Tuesday, October 12, 2010



Reviewed May 12, 2009

Rating: 8.0 Very Good

Joss Whedon’s Serenity is an unusual film. It is a movie continuation of a cancelled television show (Firefly), and fits snuggly into a genre that I’m fairly certain it is the only member of: the Western Space Opera. It certainly is a new take on the classic space adventure, and a refreshing one. The film is ambitious, and mostly succeeds. This is one of the better Sci-Fi movies in recent years, and you need not be familiar with the source material to enjoy it (the first time I saw it I wasn’t, and I did).

Serenity has a lot going for it. For an epic sci-fi with a relatively small budget, the effects are top notch. It is not at all difficult to accept this as a possible, if not entirely desirable, future. The cinematography is impressive, managing to convey both a past (Western) and future (Space Opera) feeling within the same movie, and sometimes within the same scene. The story, a combination of escape-the-authority and mystery, is interesting and, for the most part, cleverly written. It manages to be more thought provoking than some of its peers and, while arguably heavy-handed at times, its message is effective. Some of the dialogue, especially the captain’s, is masterful. Of course, as a Joss Whedon picture anything less would be a surprise.

The cast, played exclusively by B-list and below stars, is great. Three characters in particular stand out, and it is a credit to the enjoyability of this movie that they are probably the three most important roles. Captain Malcolm Reynolds, played lovingly by Nathan Fillion, exudes bundles of attitude, and perhaps something deeper. River Tam (Summer Glau), is enigmatic and pulls off a feeling of both vulnerability and intense danger. Finally special commendation goes out to Chiwetel Ejiofor, whose Operative is one of the more complex and interesting science fiction villains we’ve seen in a long time.

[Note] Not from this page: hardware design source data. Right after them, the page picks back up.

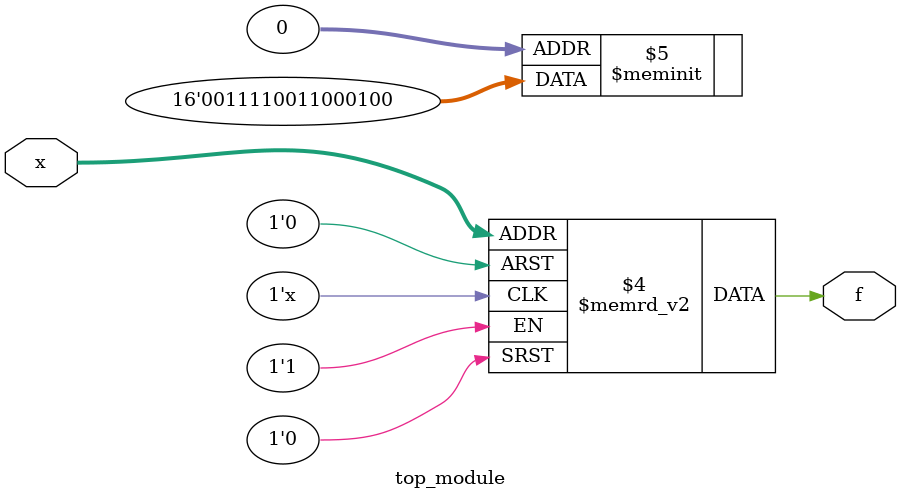
<source format=sv>
module top_module (
    input [4:1] x,
    output logic f
);
    always_comb begin
        case (x)
            4'b0001: f = 0;
            4'b0010: f = 1;
            4'b0110: f = 1;
            4'b0111: f = 1;
            4'b1010: f = 1;
            4'b1011: f = 1;
            4'b1100: f = 1;
            4'b1101: f = 1;
            4'b1110: f = 0;
            default: f = 0; // covers both regular and don't-care cases
        endcase
    end
endmodule

</source>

One problem that arises on occasion is screenplay contrivance. A few times I wondered why exactly characters were behaving as they were, and there is a deus ex machina during the climax that, while not movie-breaking, is annoying. There are also a time or two where the acting stumbles, and it is clear that some of these actors belong on the small screen. Jewel Staite (Kaylee) in particular seems to be a little self-conscious with her character at times.

Firefly is a highly enjoyable science fiction adventure that, while not perfect, is more than solid. No matter how new to the source material you are, this one is worth your time.